DistributedContext#

class deepinv.distributed.DistributedContext(backend=None, cleanup=True, seed=None, seed_offset=True, deterministic=False, device_mode=None)[source]#

Bases: object

Context manager for distributed computing.

Handles:

Initialization/destruction of the process group (if RANK / WORLD_SIZE environment variables exist)
Backend choice: NCCL when one-GPU-per-process per node, else Gloo.
Device selection based on LOCAL_RANK and visible GPUs
Sharding helpers and tiny communication helpers

Parameters:

backend (str | None) – backend to use for distributed communication.
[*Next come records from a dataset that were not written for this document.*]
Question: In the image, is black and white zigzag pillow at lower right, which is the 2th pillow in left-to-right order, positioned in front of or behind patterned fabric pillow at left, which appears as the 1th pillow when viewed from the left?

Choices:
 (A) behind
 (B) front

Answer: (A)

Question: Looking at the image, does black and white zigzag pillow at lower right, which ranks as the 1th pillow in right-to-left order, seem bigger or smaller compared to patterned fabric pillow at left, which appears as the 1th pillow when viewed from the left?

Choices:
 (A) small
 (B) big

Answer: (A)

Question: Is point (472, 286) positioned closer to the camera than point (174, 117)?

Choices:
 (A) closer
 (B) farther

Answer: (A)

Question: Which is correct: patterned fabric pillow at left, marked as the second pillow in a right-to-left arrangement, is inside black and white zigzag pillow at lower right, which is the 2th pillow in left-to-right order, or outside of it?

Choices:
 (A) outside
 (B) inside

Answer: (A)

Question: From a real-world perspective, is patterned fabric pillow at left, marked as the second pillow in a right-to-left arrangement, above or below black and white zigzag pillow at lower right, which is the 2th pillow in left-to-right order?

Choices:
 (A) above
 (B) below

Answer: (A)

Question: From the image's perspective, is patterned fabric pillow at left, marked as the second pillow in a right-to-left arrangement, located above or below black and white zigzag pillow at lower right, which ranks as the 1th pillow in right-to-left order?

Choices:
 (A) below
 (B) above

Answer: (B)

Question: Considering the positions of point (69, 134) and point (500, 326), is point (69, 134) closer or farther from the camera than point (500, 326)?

If None (default), automatically selects NCCL for GPU or Gloo for CPU.
cleanup (bool) – whether to clean up the process group on exit. Default is True.
seed (int | None) – random seed for reproducible results. If provided, behavior depends on seed_offset. Default is None.
seed_offset (bool) – whether to add rank offset to seed (each rank gets seed + rank). Default is True. When True: each process uses a unique seed for diverse random sequences. When False: all processes share the same seed for synchronized randomness.
deterministic (bool) – whether to use deterministic cuDNN operations. Default is False.
device_mode (str | None) – device selection mode. Options are 'cpu', 'gpu', or None for automatic. Default is None.